This book is a collection of short stories and reflections bracketing Three Corvettes, Monsarrat's memoirs of life as a RNVR officer during WWII. During the War LT Monsarrat was assigned as a watch officer on a Flower Class Corvette escorting convoys in the Atlantic. After a year of this duty he was promoted to Executive Officer of a corvette on convoy duty on the East coast of Britain, and finally he became the first RNVR officer to command one of HM vessels when he took command of HMS Shearwater.

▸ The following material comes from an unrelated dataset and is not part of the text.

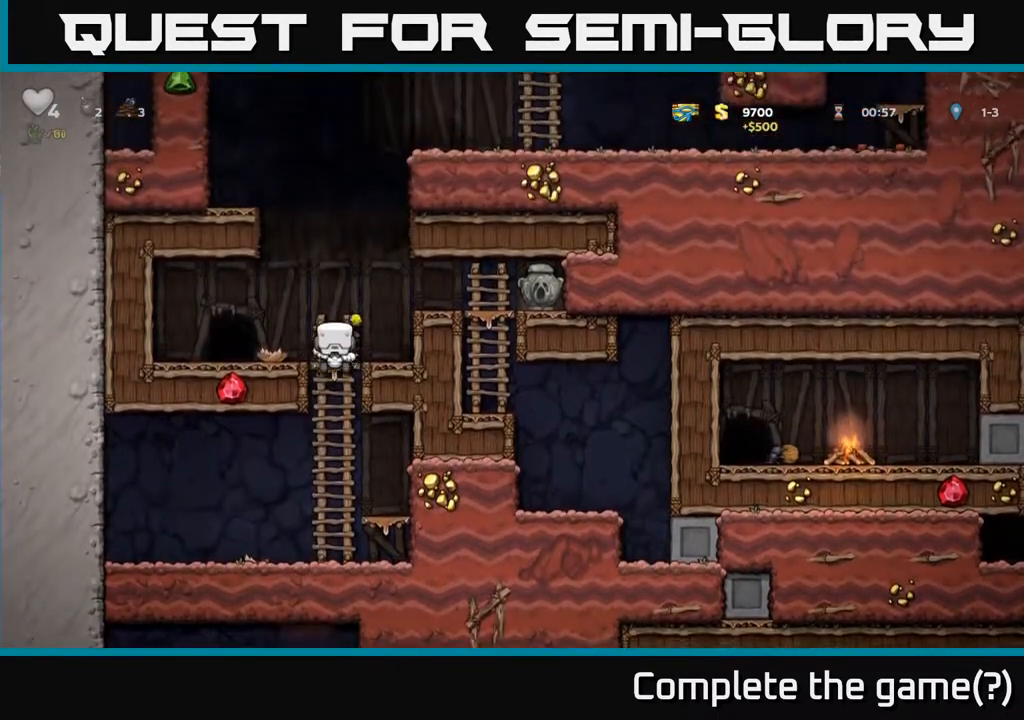
{"buttons": ["A", "DPAD_RIGHT"], "left_stick": "center", "right_stick": "center", "events": [[117, "A", "down"], [217, "DPAD_RIGHT", "down"], [217, "DPAD_UP", "up"], [417, "A", "up"], [500, "A", "down"]]}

The interesting thing about Monsarrat's memoir is the almost entire absence of action. There are relatively few passages about attacking or being attacked by U-Boats, E-Boats or German Aircraft. Most of the attention is focused on the normal pedestrian difficulty of life at sea in a small ship. The most common foe is the weather, especially in North Atlantic Winter. Monsarrat also does a good job of recreating the blend of tedium and fear of standing bridge watch during endless winter nights, trying to stay warm and dry while waiting for one of the merchant ships to be torpedoed. Monsarrat also excels in describing the aftermath of the U-Boat attacks. The oil soaked bodies pulled from the sea frozen in their life-jackets, the crew of the oil tanker faced with a choice of burning to death aboard their ship or jumping into the frozen Atlantic with seas running too high for other ships to rescue them. There is one story that sticks with me. One dawn a lookout on Monsarrat's ship sites a life raft with three men, half dead from exposure. The seas are too rough and cold for swimmers so the ship throws a line to the raft. One of the survivors ties the line to the raft and, after great exertion; two of the three men are rescued. The line parts. The crew throw another line, but the remaining survivor makes no move to grasp it. The deck officer on the corvette tells one of the rescued survivors that the man must grasp the line or, in this sea, nothing can be done for him. The rescued man tells the officer, "He can't. He has broken a leg and both arms. He told us to go first." Eventually the corvette must move on, leaving the man to his fate. As the ship pulls away, the man waves good-bye.
Aside from the core of the book, the short stories are pretty good as well. Monsarrat is a good writer, with something of a gift from describing interior thoughts of the protagonist. There is also a fair amount of humor in the books to relieve the gloom. For example, one morning on the way out of harbor, Monsarrat querys the local lightship "Did the Germans lay any mines here last night?" the lightship replies "We'll know in a minute, you're the first ship out".
At the end of the day this is an excellent book about what it was really like to be a watch officer in one of the "small ships" that kept Britain supplied during WWII and won the Battle of the Atlantic. I recommend it without reservation.